The 17.2 million rps attack is the most significant HTTP DDoS attack that Cloudflare has ever seen to date -almost three times the size of any other reported HTTP DDoS attack. This specific botnet targeted a different Cloudflare customer, a hosting provider, with an HTTP DDoS attack that peaked just below 8 million rps.

Tyler Shields, CMO at JupiterOne, explains, “This is very significant. The ability for a DDoS attack to reach that level of bandwidth exhaustion means that there is a significant backend infrastructure of either compromised hosts or hosts that have been scaled up with the sole purpose of sending malicious traffic. The only other way to achieve these levels of bandwidth is to couple an enormous infrastructure with some packet amplification technique. Either way, this is a meaningful attack that was not generated by a random attacker. This group is likely large, well funded, and dedicated.”

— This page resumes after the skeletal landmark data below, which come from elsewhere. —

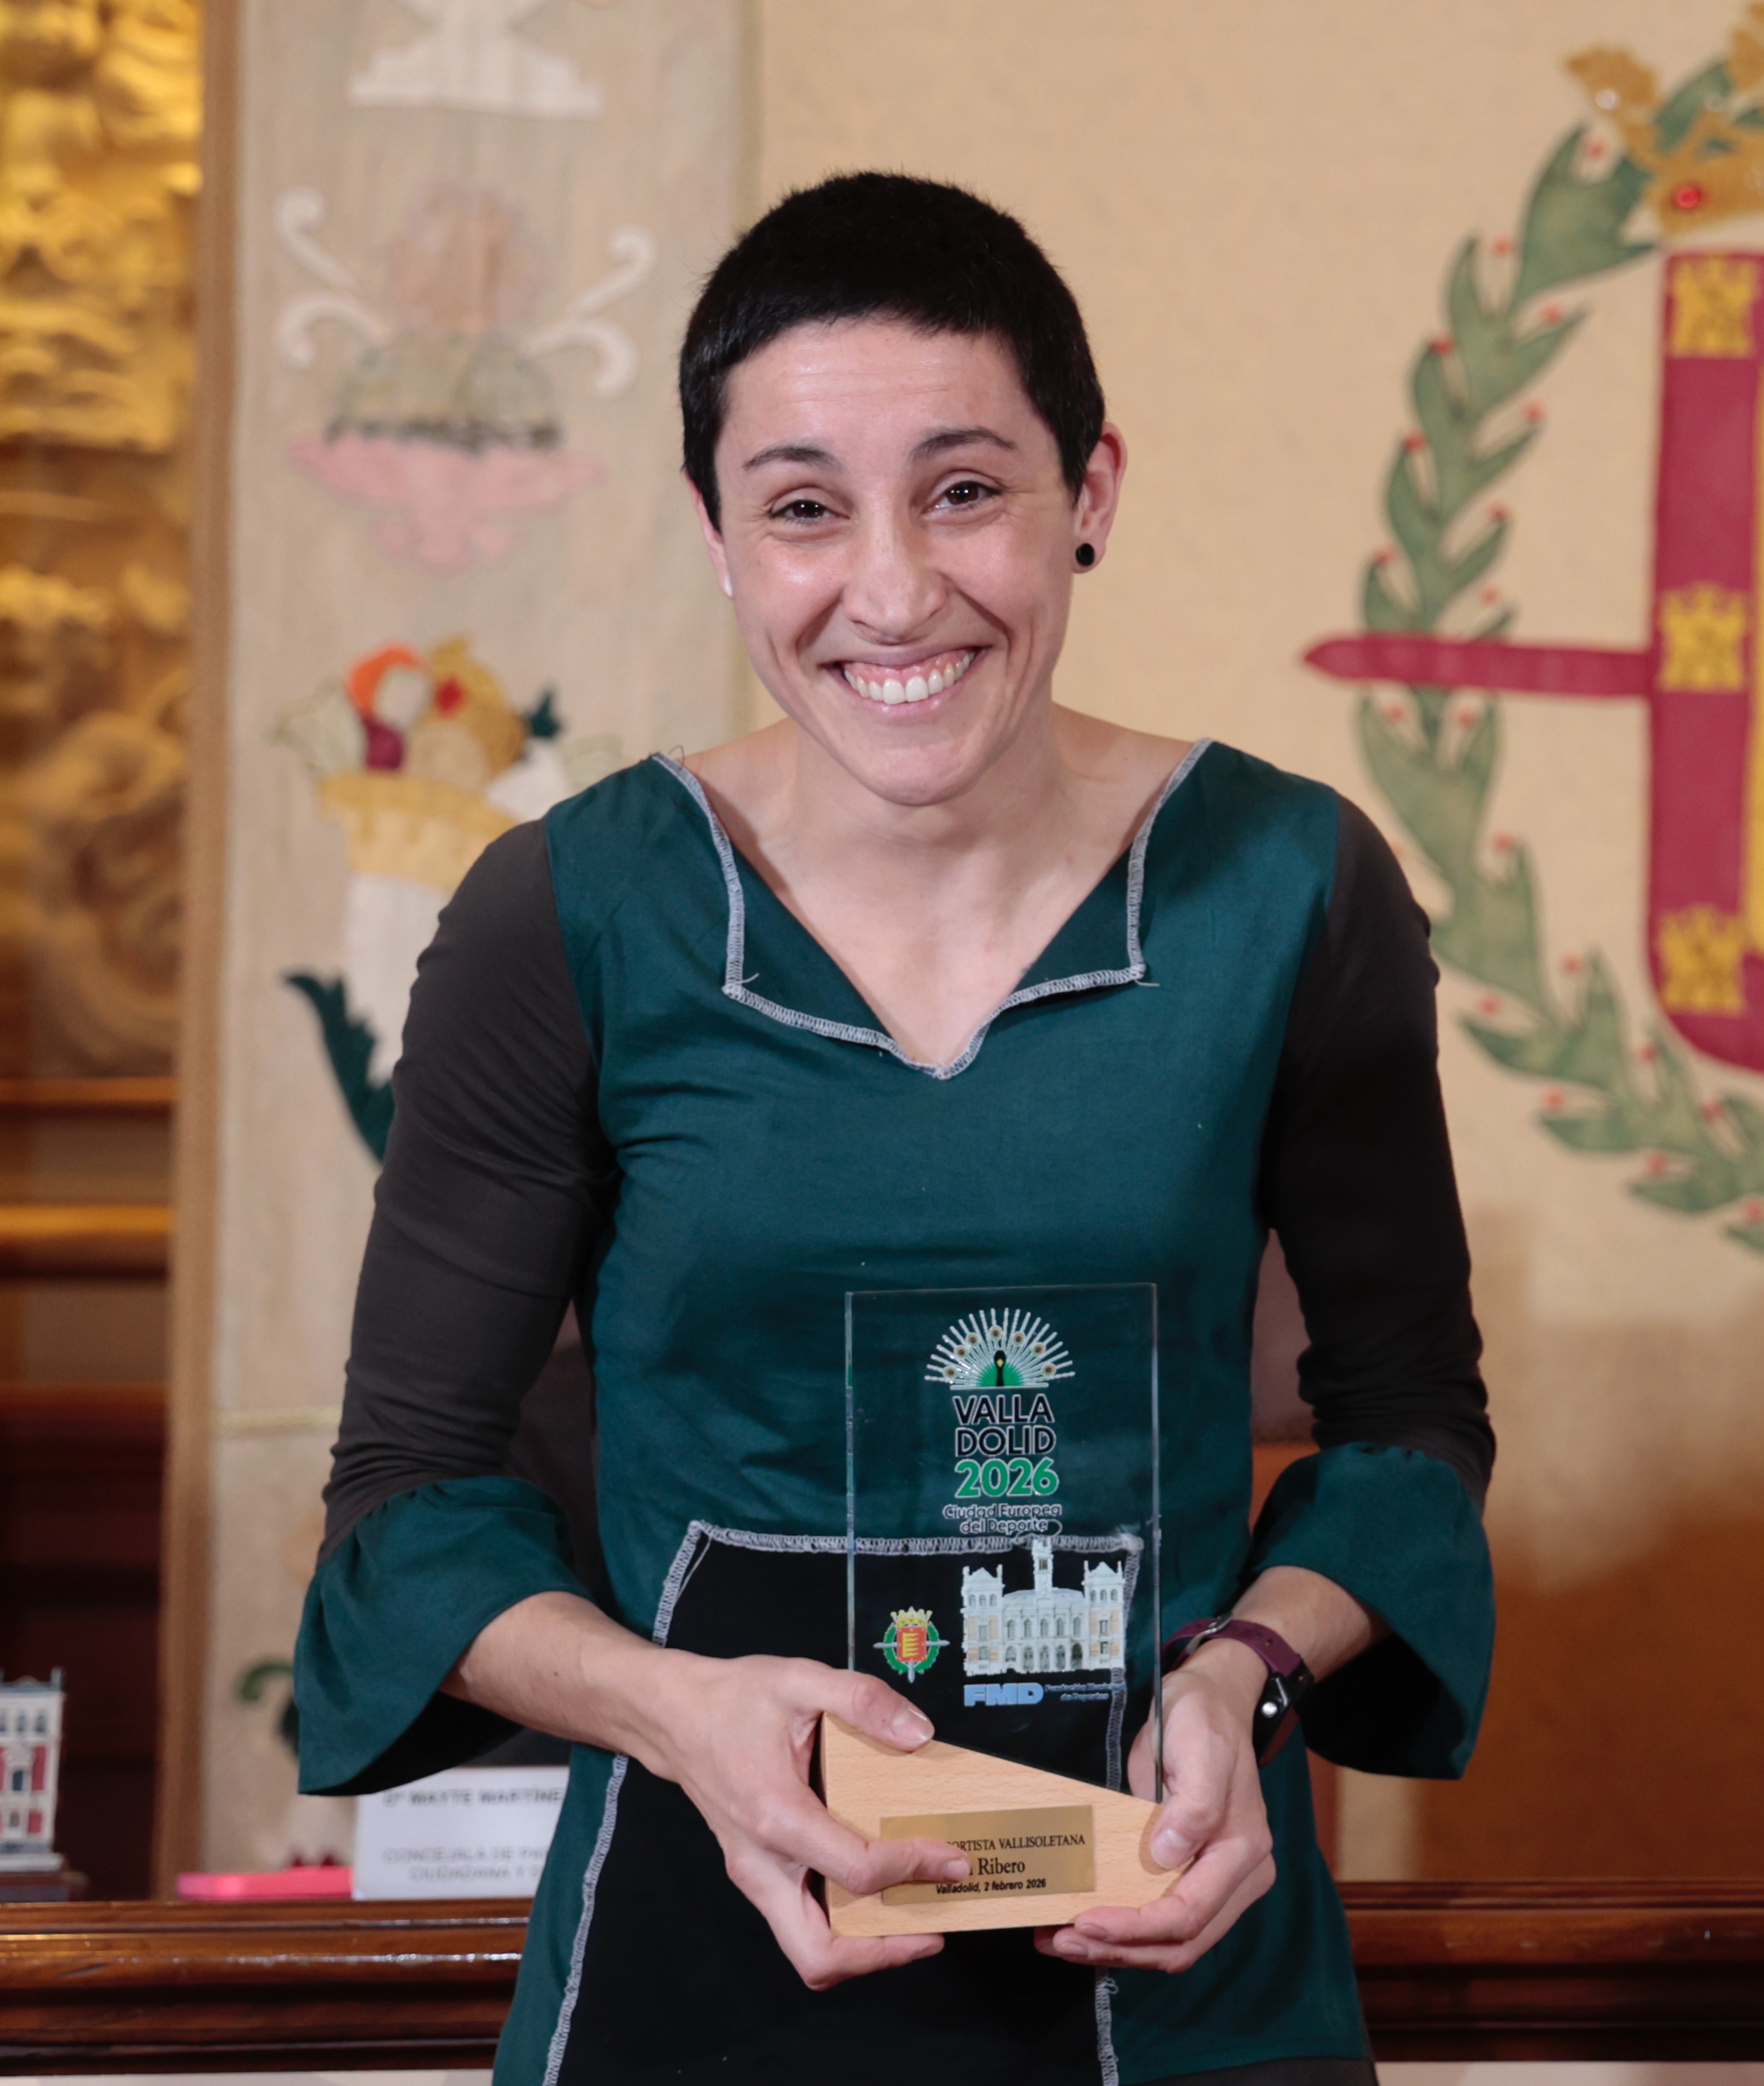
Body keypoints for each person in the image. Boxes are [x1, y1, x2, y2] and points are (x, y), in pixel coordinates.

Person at [295, 174, 1493, 2086]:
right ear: (717, 534)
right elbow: (410, 1499)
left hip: (1171, 1949)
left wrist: (1243, 1675)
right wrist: (677, 1713)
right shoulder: (571, 912)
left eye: (962, 489)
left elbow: (1410, 1423)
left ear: (1087, 489)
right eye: (801, 508)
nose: (892, 589)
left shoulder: (1290, 884)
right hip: (698, 1952)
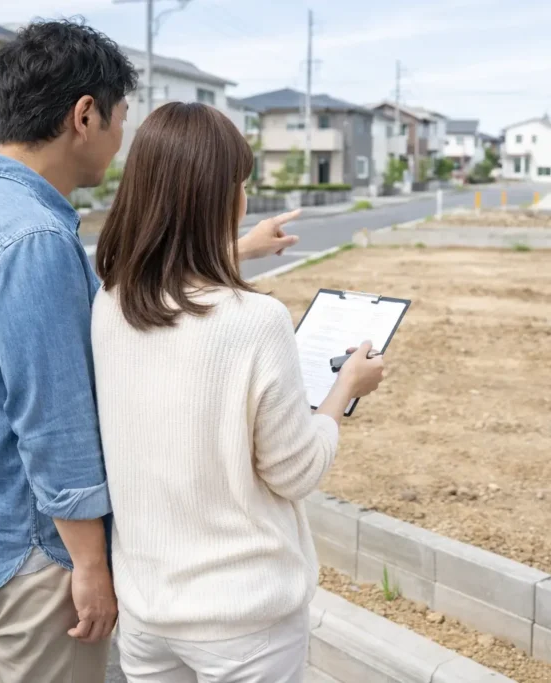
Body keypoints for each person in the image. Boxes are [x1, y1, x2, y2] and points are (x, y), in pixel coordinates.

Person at [0, 21, 298, 683]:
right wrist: (90, 565)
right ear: (83, 115)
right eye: (120, 118)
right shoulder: (33, 240)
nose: (121, 140)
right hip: (33, 558)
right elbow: (52, 423)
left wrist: (237, 250)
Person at [92, 101, 385, 683]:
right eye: (239, 184)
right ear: (218, 198)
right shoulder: (257, 320)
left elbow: (176, 291)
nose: (244, 196)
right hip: (244, 622)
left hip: (148, 609)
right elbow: (294, 471)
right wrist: (343, 392)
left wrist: (241, 249)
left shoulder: (111, 303)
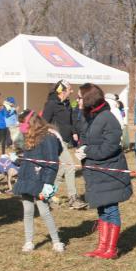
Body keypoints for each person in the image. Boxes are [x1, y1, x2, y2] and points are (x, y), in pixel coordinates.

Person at [76, 83, 133, 259]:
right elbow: (86, 138)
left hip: (109, 171)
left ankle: (111, 249)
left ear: (88, 99)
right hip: (95, 171)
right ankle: (102, 247)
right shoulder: (88, 116)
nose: (77, 100)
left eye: (79, 97)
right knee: (101, 209)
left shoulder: (108, 118)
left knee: (111, 209)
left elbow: (109, 147)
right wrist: (82, 148)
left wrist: (88, 151)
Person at [12, 110, 65, 253]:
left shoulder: (48, 137)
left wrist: (48, 183)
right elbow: (28, 158)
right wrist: (17, 160)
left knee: (44, 211)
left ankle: (56, 242)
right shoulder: (29, 135)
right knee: (28, 211)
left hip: (41, 180)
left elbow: (53, 163)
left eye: (23, 123)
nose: (21, 126)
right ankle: (28, 242)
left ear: (31, 122)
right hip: (26, 178)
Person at [42, 80, 88, 210]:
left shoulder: (67, 103)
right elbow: (43, 123)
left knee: (61, 170)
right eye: (69, 89)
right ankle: (73, 198)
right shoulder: (51, 104)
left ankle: (47, 197)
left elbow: (70, 120)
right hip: (56, 141)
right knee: (70, 166)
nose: (71, 92)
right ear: (62, 91)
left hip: (66, 140)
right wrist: (52, 134)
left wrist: (74, 132)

Cloudflare also reports a Mirai-variant botnet launched over a dozen UDP and TCP-based DDoS attacks that peaked multiple times above 1 Tbps, with a max peak of approximately 1.2 Tbps. The Mirai botnet, Cloudflare says, started with roughly 30K bots and slowly shrank to around 28K, and despite losing bots from its fleet, the botnet could still generate large volumes of attack traffic for short periods. In some cases, each burst lasted only a few seconds.

The attacks join the increase in Mirari-based DDoS attacks that Cloudflare observed on their network over the past weeks. In July alone, for instance, L3/4 Mirai attacks increased by 88% and L7 attacks by 9%,  

Based on the current August per-day average of the Mirai attacks, Cloudflare expects L7 Mirai DDoS attacks and other similar botnet attacks to increase by 185% and L3/4 attacks by 71% by the end of the month.

Howard Ting, CEO at Cyberhaven, says, “This is a growing problem and one that we should expect to see more of. Botnets, such as Mirai that launched the attack, heavily rely on compromised IoT devices and other unmanaged devices. As the number of these devices grows, so too does the potential army for DDoS attacks.”